WhatsApp cambia strategia e introduce un nuovo formato di comunicazione con gli utenti, i report periodici. Da oggi, infatti, verranno pubblicati riepiloghi regolari dedicati alle funzioni appena rilasciate, così da evitare che le innovazioni passino inosservate. A spiegarlo è direttamente la piattaforma, che ammette come sia facile perdere di vista strumenti interessanti, seppur già presenti sull’app. L’intenzione è quindi quella di offrire maggiore chiarezza. Così da mantenere gli utenti sempre informati sui nuovi aggiornamenti in arrivo.

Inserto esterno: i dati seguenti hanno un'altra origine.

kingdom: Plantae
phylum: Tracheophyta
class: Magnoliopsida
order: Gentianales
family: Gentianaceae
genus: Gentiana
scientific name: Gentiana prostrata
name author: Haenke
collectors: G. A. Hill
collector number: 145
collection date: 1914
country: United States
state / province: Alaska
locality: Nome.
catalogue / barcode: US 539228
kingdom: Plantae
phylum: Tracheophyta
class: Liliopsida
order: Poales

Canali, chiamate e video: l’esperienza utente su WhatsApp si rinnova
Il primo report si concentra sulle migliorie più recenti, tutte disponibili nella versione stabile di WhatsApp. Le modifiche riguardano le conversazioni, le chiamate vocali e i canali. Tra le novità più immediate vi è l’indicatore “online” nei gruppi. Infatti sotto il nome della chat ora viene mostrato il numero di partecipanti connessi. Per chi gestisce conversazioni affollate quindi diventerà più semplice capire chi è presente in quel momento. A ciò si aggiunge la nuova impostazione “Notifica per“. Quest’ ultima consente di mettere in evidenza solo i messaggi più rilevanti, come le @menzioni o i testi inviati da contatti salvati.
Anche la gestione degli eventi è stata potenziata. Non solo è possibile creare eventi all’interno dei gruppi, ma anche nelle conversazioni private. È stato introdotto poi il tasto “forse” per chi non ha ancora deciso se partecipare, insieme alla possibilità di aggiungere ospiti, data di fine e fissare gli eventi nella chat. Le reazioni ai messaggi sono diventate più rapide da inviare, con un semplice tocco. Su iPhone, invece, ora si possono persino scansionare e inviare documenti direttamente dall’app. Sempre su dispositivi Apple, WhatsApp può essere impostata come applicazione predefinita per messaggi e chiamate.
Le videochiamate ricevono una spinta in termini di qualità. È sufficiente un pinch per ingrandire il video durante una chiamata, rendendo tutto più nitido. Le videochiamate ora si adattano meglio alla connessione grazie a un sistema di routing intelligente, che seleziona il percorso più veloce e garantisce una trasmissione fluida, anche in alta definizione.
Nei canali, gli amministratori invece adesso possono registrare brevi note video, di massimo 60 secondi, e condividerle con gli iscritti. Per rendere il contenuto ancora più accessibile, è stata introdotta anche la trascrizione automatica dei messaggi vocali. Infine, arriva il supporto ai codici QR personalizzati per i canali, così da facilitarne la diffusione. Insomma, una cosa è certa, WhatsApp sembra puntare a diventare una piattaforma sempre più versatile e al passo con le esigenze di tutti i giorni.